WOODBURY — Most students have gotten stressed, at least once, from waiting for a grade to be put into PowerSchool. But, from the teacher’s perspective, it’s not always so simple as just entering grades in.
“We want you guys to get your tests back immediately,” Kristen Pisano, a teacher in the Math department at NHS says. “If I had it my way, you’d get it back the next day. That’s how we want it too.”
Students are always wondering why it takes teachers a while to grade things. It’s never just one thing though. It’s many different reasons that cause assignments to take longer to grade. One of those reasons being the sheer number of details that each assignment includes.

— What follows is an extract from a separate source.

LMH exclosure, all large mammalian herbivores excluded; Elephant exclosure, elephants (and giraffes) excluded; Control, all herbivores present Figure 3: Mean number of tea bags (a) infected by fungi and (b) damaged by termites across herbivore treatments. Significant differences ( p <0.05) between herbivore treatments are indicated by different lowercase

“When you’re grading things like essays or a summative assignment, as an English teacher, you’re looking at all the grammar and sentence structure and spelling.” Rebecca Gamberdella, a teacher in the English department at NHS says, “It can take a while to get through 150 of them.”

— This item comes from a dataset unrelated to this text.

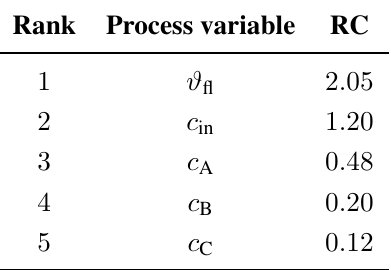
Table 3. Root cause priority list calculated from the causal matrix in Figure 2.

For the English department, they have to check many little things in writing, and when there are over a hundred of the same assignment and each one is different, it adds up to a lot of grading time.
Pisano says, “Usually for a quiz, it takes me about two hours for 3 classes, but if all 5 classes take it at the same time, then it’s probably three hours.”
The Math department has to grade repetitive assignments constantly. Even though it should be quick and easy, it gets tedious.
Delays in grades can frustrate students, especially near the end of the quarter. “One time a teacher forgot to grade my stuff and then the quarter ended,” Armanie Sylvester, a freshman, says. “Then it was two weeks past the deadline and they never graded it, even though I turned it in.”
For some students it can affect their grades for the quarter, but for others it doesn’t affect them at all. Owen Wolff, a freshman at Nonnewaug, says, “Waiting for grades doesn’t stress me out. They have never affected my overall grades.”
Others disagree; they think it depends on the class. Lucy Oster, a freshman, says, “Waiting for grades in PowerSchool can stress me out, especially in classes that I know I do very well in, because I hold myself to a high expectation.”
Skylar Prihoda, a freshman. says, “If I feel like I did bad on something, I’ll feel stressed, but otherwise, I’m not stressed about my grades.”